[課題]
**A)** 国連難民高等弁務官の会見の記事に出てくる人の数を、出てくる順にすべて書き出してください。
**B)** 国連難民高等弁務官の会見の記事を、最後の文のあとから書き継いでください。

[本文]
★ ★ ★ ★ ★ ★ ★

2015年11月26日 16:15 〜 17:15 10階ホール
グテレス 国連難民高等弁務官 会見

会見メモ

グテレス国連難民高等弁務官が10年の任期をふり返り、難民の現状について話し記者の質問に答えた。


会見リポート

退任直前、難民増に表情硬く

杉田 弘毅 (企画委員 共同通信論説委員室長)

沈痛な記者会見だった。

 

12月末に10年の任期を終え退任するグテレス国連難民高等弁務官は、「10年前に比べて世界は明らかに悪くなり、難民の状況もはるかに厳しくなった」と肩を落とした。

 

この10年間ベストを尽くしたつもりだが、「誇れる遺産など何も思いつかない」と言う。

 

その思いは数字が裏付ける。

 

10年前、国外に出た難民と国内に残りながらも住居地を出た国内避難民を合わせて3800万人。だが、今は6000万人に膨れ上がった。紛争終結を受け故郷に戻れる人も10年前は1年間で100万人いたが、今は12万4千人しかいない。

 

それもこれもシリアをはじめ中東・北アフリカの紛争が大きく影響している。今年だけで中東から欧州に80万人が向かった。UNHCRも欧州諸国に組織的な受け入れを要請してきた。

★ ★ ★ ★ ★ ★ ★

[提供された資料]
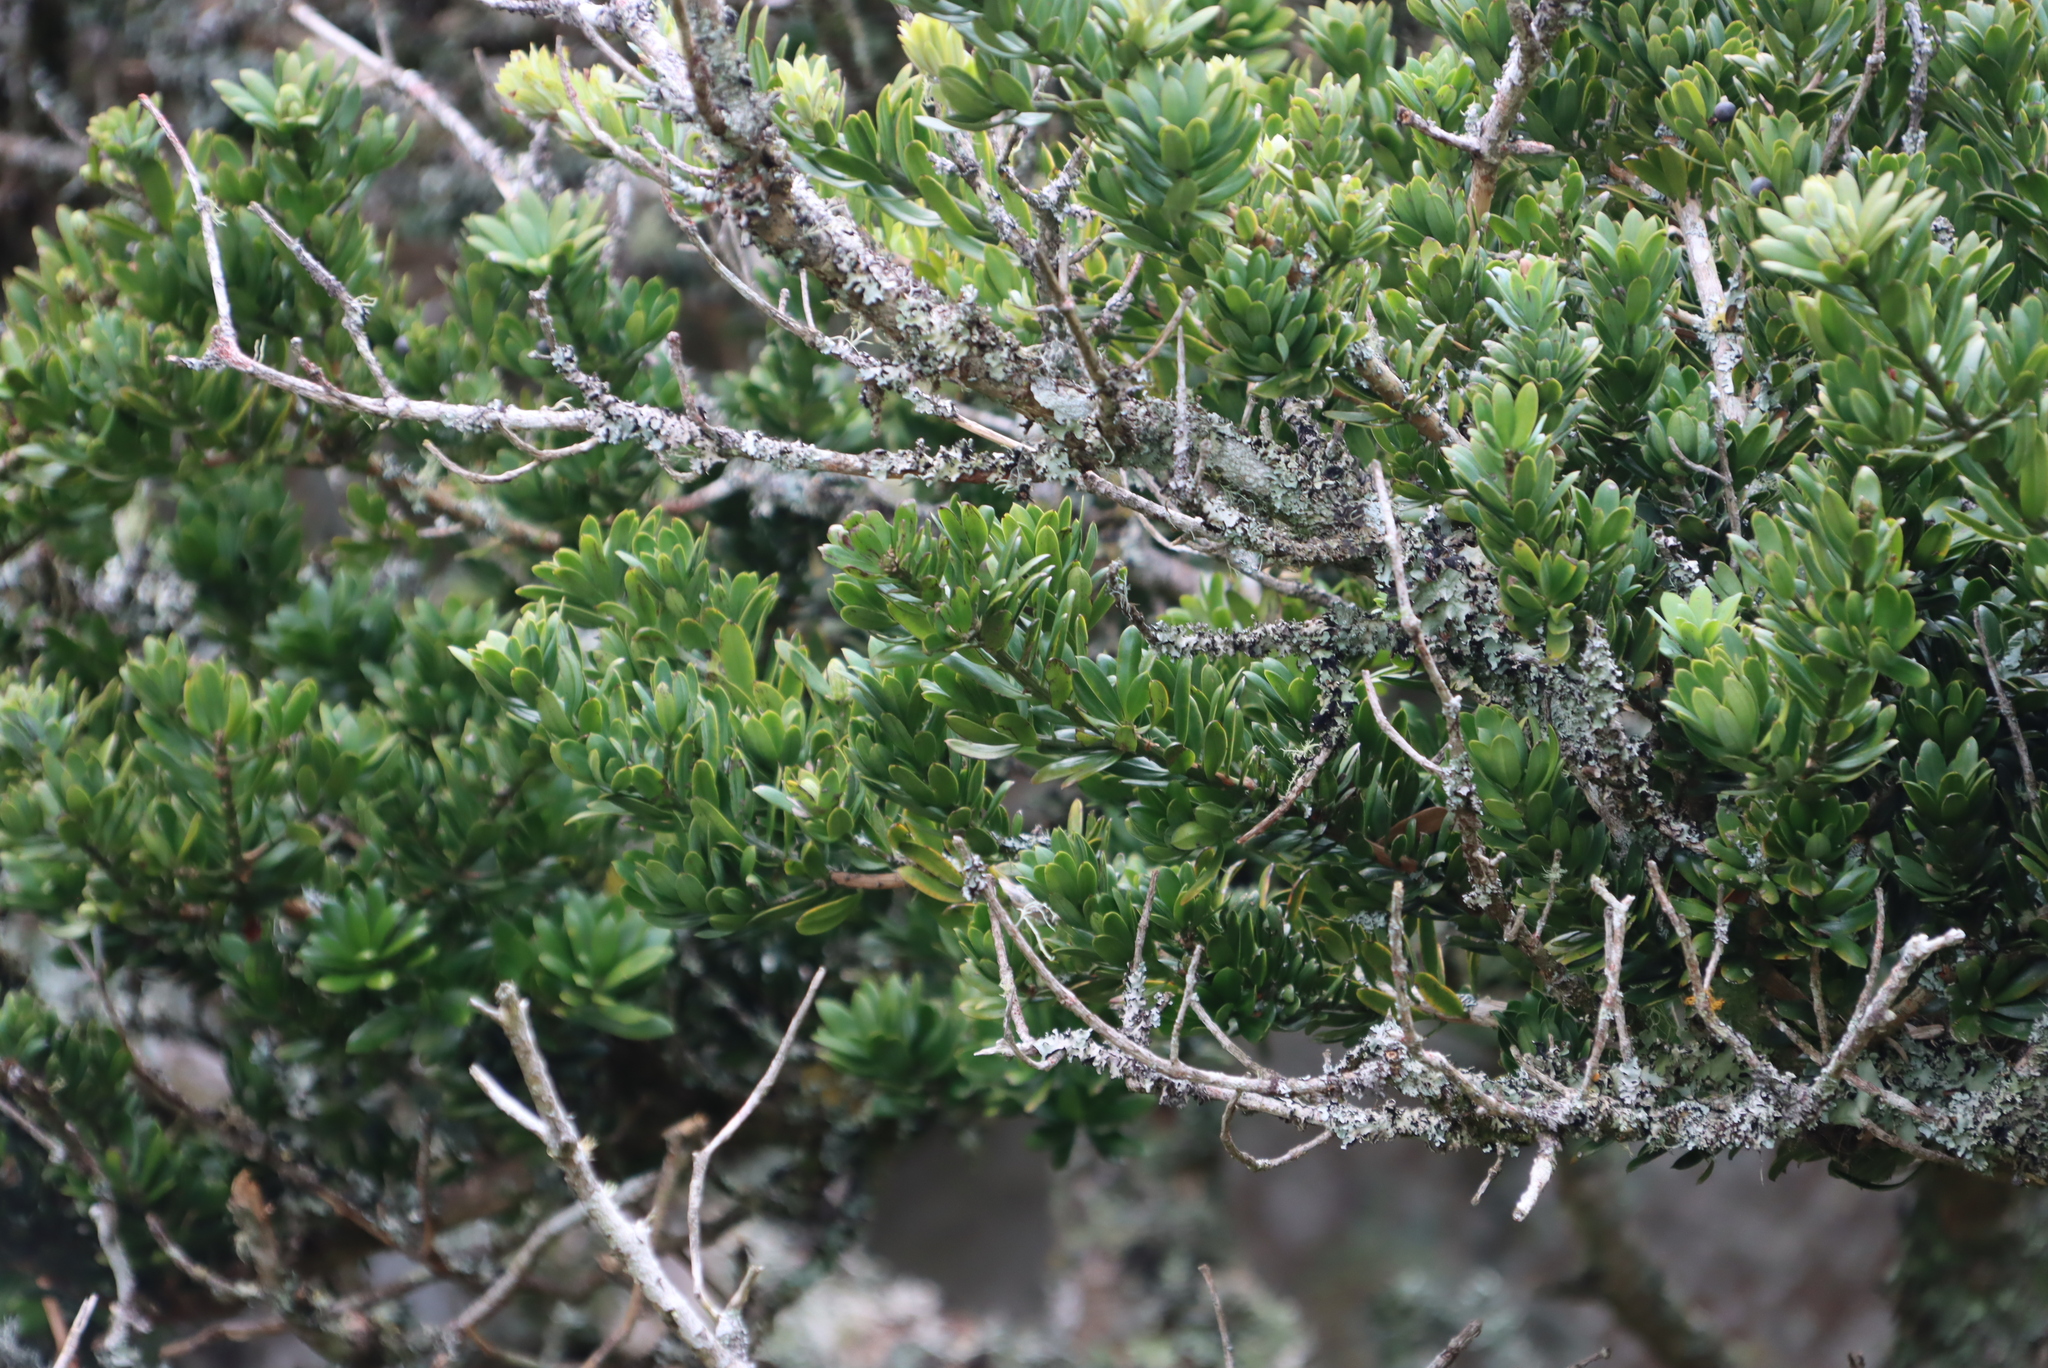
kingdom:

★ ★ ★ ★ ★ ★ ★

[課題ごとの答え]
**A)**
3800万人
6000万人
100万人
12万4千人
80万人

**B)**
 

しかし、パリで起きた同時多発テロでハンガリーなど一部の国々がイスラム教徒の入国を拒否する事態に失望は大きい。「テロリストは欧州育ち。難民に罪を負わせないで」と訴えた。

 

それにしても、経済は発展し技術は向上している。貧困も減った。だが、紛争は増え難民は増えている。それはなぜか。突きつける問いが残った。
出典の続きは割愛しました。